• **EXTRACTED DATA**
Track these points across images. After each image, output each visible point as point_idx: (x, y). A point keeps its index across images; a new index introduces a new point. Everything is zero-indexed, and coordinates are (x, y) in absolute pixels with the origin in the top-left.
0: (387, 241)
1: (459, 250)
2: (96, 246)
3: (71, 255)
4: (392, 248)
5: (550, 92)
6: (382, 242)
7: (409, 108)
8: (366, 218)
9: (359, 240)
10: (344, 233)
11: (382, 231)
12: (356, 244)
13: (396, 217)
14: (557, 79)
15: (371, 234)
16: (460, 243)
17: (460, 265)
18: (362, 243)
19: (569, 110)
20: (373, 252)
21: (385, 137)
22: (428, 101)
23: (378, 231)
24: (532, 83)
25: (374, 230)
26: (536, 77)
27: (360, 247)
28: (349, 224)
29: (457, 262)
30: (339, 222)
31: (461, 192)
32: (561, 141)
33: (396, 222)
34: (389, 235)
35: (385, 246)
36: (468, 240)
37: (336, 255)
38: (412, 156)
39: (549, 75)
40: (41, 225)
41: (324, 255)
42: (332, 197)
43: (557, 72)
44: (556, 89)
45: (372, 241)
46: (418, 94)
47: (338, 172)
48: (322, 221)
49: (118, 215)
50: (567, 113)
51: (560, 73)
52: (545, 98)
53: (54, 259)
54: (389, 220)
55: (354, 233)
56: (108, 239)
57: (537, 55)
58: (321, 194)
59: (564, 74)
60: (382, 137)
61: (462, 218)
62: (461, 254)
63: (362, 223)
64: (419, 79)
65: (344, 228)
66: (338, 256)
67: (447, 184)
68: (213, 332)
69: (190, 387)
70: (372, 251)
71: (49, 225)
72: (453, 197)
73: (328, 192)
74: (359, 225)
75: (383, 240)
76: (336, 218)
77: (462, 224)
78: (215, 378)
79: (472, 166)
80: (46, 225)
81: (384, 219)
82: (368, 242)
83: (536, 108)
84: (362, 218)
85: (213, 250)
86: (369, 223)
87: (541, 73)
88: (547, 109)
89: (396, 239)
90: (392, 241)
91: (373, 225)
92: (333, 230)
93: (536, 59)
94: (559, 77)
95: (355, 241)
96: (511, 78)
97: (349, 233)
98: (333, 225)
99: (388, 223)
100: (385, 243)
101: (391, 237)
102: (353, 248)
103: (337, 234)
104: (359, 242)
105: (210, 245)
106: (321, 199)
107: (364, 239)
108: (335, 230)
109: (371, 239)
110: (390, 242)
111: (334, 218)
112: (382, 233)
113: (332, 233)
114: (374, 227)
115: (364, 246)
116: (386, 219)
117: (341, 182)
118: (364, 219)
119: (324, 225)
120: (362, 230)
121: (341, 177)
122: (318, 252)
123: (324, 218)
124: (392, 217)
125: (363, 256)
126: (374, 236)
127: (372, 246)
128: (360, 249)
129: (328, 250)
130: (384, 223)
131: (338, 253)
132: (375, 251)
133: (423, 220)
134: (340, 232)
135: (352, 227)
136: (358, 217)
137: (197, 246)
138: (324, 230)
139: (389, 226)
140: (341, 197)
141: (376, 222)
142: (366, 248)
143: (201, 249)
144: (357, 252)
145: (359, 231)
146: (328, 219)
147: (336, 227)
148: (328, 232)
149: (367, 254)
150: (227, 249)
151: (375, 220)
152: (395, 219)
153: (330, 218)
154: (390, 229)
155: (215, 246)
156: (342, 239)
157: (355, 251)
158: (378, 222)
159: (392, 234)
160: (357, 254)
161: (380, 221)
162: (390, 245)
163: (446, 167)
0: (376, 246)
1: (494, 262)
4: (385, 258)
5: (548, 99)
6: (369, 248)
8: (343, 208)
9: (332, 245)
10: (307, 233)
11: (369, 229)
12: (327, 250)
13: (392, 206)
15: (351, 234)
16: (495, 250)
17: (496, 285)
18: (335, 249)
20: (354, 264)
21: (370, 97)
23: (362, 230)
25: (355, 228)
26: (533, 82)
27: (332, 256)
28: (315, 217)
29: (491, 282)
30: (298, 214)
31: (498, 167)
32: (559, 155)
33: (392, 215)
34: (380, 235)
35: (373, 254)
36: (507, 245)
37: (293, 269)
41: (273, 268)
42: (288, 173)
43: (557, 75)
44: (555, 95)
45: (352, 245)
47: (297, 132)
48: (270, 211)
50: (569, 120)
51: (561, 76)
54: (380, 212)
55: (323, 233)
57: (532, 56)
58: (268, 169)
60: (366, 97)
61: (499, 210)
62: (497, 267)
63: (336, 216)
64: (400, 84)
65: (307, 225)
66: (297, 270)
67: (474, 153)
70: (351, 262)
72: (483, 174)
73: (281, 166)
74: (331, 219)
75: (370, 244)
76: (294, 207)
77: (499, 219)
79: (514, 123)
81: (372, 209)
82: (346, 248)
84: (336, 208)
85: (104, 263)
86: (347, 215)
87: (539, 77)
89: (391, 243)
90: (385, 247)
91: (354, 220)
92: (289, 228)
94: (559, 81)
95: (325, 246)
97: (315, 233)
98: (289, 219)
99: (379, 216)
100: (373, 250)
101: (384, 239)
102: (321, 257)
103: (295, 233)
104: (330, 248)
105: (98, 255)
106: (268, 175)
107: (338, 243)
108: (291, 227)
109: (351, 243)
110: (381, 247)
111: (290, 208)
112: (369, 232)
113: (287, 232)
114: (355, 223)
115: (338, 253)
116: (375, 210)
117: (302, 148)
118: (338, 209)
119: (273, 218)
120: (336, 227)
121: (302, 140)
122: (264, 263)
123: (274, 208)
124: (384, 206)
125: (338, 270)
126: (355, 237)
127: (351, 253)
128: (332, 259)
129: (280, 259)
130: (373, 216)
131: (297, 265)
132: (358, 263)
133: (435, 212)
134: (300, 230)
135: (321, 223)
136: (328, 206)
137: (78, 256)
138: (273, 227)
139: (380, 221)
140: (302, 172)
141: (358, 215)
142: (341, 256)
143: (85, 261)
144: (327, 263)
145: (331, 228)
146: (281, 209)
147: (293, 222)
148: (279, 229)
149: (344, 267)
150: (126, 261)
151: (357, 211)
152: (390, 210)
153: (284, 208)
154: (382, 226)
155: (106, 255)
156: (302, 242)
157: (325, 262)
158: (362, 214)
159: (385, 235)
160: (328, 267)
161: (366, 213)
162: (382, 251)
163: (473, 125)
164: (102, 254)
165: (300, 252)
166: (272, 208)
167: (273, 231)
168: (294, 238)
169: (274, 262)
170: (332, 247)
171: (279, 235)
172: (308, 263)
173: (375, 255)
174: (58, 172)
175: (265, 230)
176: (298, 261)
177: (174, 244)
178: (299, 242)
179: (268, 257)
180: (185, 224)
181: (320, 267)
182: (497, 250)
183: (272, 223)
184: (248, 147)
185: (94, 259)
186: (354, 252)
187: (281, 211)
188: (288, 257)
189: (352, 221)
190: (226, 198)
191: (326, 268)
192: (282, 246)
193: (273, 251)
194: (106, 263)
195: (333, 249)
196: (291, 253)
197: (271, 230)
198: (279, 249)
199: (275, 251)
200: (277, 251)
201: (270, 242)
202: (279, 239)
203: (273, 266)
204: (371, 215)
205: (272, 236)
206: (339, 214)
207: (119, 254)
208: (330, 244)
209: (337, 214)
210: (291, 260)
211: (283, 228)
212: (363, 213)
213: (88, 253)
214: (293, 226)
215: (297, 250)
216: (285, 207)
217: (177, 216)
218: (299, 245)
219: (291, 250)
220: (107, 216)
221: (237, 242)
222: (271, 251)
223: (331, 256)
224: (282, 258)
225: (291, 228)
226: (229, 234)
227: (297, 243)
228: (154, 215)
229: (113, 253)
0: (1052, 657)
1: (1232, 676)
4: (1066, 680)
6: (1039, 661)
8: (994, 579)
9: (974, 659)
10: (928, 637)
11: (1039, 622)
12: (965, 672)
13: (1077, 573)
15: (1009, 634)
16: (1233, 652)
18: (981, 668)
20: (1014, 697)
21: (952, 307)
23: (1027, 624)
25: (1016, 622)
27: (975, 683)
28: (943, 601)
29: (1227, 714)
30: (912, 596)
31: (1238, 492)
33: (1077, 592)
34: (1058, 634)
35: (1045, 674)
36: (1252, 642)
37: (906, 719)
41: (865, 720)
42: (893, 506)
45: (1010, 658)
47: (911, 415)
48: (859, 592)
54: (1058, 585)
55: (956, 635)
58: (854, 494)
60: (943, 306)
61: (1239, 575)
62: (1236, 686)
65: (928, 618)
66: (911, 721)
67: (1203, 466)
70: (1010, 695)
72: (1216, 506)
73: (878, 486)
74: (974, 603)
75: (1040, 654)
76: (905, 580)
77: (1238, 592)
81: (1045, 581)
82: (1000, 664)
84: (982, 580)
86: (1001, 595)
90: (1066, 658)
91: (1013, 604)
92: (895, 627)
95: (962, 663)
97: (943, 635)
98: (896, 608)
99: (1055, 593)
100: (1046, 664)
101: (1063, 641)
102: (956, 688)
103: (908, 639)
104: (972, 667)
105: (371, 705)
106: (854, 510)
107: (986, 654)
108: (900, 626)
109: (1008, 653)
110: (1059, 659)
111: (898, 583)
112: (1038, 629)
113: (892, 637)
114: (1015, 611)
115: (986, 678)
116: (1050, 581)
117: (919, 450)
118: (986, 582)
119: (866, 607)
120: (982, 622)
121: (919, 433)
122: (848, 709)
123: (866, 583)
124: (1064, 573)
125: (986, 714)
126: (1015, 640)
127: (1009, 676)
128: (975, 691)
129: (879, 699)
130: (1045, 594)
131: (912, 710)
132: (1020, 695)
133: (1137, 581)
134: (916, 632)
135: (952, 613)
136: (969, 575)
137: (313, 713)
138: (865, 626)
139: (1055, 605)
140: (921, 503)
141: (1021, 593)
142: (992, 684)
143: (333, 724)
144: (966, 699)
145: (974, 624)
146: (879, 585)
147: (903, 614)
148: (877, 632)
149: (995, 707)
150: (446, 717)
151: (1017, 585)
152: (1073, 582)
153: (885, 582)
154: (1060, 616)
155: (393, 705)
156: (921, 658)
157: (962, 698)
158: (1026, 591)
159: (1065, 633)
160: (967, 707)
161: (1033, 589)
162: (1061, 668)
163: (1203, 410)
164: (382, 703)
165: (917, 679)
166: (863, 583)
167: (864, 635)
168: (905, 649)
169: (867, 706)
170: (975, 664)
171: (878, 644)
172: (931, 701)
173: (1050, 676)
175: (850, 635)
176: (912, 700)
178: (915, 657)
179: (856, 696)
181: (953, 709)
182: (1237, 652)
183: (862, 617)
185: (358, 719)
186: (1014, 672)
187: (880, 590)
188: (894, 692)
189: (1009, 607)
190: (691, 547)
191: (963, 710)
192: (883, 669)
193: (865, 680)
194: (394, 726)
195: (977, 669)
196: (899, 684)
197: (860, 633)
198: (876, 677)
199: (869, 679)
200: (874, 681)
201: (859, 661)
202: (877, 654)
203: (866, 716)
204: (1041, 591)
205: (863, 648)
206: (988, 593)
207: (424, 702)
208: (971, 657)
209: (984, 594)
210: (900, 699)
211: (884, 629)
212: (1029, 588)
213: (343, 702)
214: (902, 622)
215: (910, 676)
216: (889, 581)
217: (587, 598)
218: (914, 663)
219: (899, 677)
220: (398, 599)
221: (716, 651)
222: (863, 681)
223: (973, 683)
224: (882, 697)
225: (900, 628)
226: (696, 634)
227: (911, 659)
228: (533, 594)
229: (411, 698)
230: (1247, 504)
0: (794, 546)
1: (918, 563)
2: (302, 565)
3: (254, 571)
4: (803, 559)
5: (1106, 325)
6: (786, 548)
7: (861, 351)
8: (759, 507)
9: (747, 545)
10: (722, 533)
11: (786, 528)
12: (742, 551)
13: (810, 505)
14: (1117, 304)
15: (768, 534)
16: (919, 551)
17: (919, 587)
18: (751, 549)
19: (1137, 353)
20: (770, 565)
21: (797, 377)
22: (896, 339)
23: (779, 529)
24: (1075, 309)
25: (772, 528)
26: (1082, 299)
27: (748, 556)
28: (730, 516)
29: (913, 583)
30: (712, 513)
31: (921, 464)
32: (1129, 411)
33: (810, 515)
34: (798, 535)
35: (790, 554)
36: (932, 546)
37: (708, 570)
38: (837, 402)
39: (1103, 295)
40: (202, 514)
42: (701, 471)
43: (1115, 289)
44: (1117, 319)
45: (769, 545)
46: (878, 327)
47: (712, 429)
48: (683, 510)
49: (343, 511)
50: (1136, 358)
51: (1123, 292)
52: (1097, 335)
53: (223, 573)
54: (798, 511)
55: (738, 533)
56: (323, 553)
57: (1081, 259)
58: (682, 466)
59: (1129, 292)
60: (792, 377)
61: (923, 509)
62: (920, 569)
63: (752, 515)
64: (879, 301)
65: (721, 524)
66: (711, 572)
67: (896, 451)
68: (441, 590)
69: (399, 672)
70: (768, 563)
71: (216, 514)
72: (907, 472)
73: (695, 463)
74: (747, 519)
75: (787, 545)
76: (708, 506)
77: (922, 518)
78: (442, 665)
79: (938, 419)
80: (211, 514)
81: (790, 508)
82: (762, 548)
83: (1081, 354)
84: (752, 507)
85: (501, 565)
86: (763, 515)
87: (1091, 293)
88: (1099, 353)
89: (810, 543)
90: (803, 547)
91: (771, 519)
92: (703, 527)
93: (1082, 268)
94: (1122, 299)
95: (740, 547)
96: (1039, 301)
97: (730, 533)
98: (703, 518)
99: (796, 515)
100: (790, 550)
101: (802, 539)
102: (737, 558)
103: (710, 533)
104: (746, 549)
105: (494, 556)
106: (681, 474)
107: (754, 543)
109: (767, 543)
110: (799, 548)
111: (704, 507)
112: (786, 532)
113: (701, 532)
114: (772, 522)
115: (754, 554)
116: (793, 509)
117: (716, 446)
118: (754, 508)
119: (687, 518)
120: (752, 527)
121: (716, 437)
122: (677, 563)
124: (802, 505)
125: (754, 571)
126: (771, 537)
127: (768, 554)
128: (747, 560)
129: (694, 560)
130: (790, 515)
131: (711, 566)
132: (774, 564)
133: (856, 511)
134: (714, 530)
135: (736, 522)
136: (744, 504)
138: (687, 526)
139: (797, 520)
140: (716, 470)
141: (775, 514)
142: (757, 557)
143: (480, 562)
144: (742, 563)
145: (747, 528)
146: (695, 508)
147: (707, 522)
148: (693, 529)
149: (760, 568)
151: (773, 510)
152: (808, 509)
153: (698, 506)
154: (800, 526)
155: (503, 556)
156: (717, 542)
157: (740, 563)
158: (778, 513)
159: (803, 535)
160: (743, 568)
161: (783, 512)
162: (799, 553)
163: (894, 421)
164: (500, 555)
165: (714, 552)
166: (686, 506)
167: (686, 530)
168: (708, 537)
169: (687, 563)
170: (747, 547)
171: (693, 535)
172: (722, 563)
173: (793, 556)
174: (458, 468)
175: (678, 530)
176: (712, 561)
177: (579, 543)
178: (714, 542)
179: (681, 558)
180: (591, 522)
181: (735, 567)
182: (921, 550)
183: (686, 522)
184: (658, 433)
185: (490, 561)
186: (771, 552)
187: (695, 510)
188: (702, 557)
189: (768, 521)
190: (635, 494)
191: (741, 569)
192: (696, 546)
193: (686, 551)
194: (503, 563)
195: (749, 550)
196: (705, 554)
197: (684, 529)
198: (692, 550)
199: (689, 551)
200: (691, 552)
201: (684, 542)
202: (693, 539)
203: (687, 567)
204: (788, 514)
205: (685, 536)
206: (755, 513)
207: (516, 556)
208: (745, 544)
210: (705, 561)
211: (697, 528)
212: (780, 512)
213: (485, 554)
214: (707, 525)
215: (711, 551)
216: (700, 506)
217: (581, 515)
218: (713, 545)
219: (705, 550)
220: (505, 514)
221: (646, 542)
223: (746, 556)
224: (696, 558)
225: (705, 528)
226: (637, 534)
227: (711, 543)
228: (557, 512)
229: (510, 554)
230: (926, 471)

• **REQUIREMENT**
Write out the records word for word, starting at the first line and ending at the line that contains "11: (382, 231)", with both of those lines included.

• **ANSWER BOX**
Track these points across images. After each image, output each visible point as point_idx: (x, y). A point keeps its index across images; a new index introduces a new point. Everything is zero-indexed, and coordinates are (x, y) in absolute pixels with the origin in the top-left.
0: (387, 241)
1: (459, 250)
2: (96, 246)
3: (71, 255)
4: (392, 248)
5: (550, 92)
6: (382, 242)
7: (409, 108)
8: (366, 218)
9: (359, 240)
10: (344, 233)
11: (382, 231)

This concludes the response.